Copy out again, unchanged, the line that contains "PostgreSQL, UMSS. \\" and every line after it down to the last line of the data.

Stored data:
※

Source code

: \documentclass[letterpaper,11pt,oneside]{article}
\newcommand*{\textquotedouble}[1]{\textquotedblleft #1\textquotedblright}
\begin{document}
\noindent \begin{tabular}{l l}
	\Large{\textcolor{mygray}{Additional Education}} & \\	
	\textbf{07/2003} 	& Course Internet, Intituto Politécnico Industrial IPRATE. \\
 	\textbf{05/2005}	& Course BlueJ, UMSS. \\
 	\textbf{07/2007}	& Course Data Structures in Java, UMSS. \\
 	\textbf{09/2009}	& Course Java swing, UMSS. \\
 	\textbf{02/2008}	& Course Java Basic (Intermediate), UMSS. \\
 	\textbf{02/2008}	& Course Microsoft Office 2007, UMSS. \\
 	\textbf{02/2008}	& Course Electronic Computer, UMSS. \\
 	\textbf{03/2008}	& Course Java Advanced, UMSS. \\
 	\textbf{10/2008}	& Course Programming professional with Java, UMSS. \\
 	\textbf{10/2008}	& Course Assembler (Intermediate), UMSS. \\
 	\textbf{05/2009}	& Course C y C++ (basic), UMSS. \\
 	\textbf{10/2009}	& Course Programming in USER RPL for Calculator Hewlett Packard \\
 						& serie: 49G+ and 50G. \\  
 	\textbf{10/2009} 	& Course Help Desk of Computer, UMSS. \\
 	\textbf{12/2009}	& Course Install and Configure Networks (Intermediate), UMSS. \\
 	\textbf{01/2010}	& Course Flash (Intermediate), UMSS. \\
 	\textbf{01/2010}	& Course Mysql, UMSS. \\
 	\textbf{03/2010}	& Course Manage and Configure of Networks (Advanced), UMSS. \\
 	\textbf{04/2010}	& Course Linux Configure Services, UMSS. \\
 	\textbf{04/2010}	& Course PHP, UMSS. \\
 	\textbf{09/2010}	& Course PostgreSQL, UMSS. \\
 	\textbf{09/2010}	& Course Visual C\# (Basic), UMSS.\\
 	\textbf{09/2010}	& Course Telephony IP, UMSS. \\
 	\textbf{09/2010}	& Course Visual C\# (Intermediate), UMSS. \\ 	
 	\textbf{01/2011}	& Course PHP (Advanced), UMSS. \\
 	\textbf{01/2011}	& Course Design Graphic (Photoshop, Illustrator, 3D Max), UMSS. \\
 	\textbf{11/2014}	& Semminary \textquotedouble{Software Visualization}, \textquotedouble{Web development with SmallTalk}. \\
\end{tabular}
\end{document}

※

(Solution to the exercise)
 	\textbf{09/2010}	& Course PostgreSQL, UMSS. \\
 	\textbf{09/2010}	& Course Visual C\# (Basic), UMSS.\\
 	\textbf{09/2010}	& Course Telephony IP, UMSS. \\
 	\textbf{09/2010}	& Course Visual C\# (Intermediate), UMSS. \\ 	
 	\textbf{01/2011}	& Course PHP (Advanced), UMSS. \\
 	\textbf{01/2011}	& Course Design Graphic (Photoshop, Illustrator, 3D Max), UMSS. \\
 	\textbf{11/2014}	& Semminary \textquotedouble{Software Visualization}, \textquotedouble{Web development with SmallTalk}. \\
\end{tabular}
\end{document}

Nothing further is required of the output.